Fig. 2. Immunofluorescence staining of control conditions. Top: positive control showing cytoskeletal staining with an anti-β-tubulin antibody (1 µg mL⁻¹, green) using both staining protocols. Bottom: negative control performed in the absence of primary antibody (secondary antibody only), confirming the specificity of the secondary antibody. All conditions are shown with or without DAPI nuclear counterstaining (blue). Scale bar: 100 µm.

Conflict of interest

The authors declare no conflict of interest.

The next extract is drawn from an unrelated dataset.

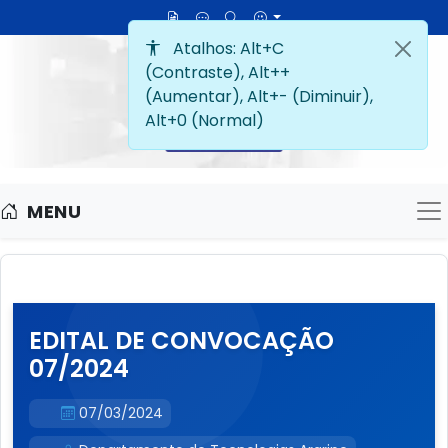
MENU
M
EDITAL DE CONVOCAÇÃO
07/2024
07/03/2024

Data Availability Statement

The data that support the findings of this study are available from the corresponding author upon reasonable request.

Acknowledgements

“la Caixa” Foundation (ID 100010434) is acknowledged for the INPhINIT (Incoming) fellowship (LCF/BQ/DI23/11990049) awarded to K.S. The authors would like to acknowledge AventaCell Biomedical Corp., USA, for providing the human platelet lysate supplement (UltraGROTM-PURE) for this study, within the framework of their collaboration with Instituto Superior Técnico (IST)/iBB-Institute for Bioengineering and Biosciences. This work was financed by national funds from FCT-Fundação para a Ciência e Tecnologia, I. P., through funding of iBB-Institute for Bioengineering and Biosciences (UID/04565/2025) and i4HB—Associate Laboratory Institute for Health and Bioeconomy (LA/P/0140/2020). JCS acknowledges FCT for financial support under the Assistant Researcher FCT Tenure contract (iBB_U5_SCERG_FCT TENURE (121) iBB).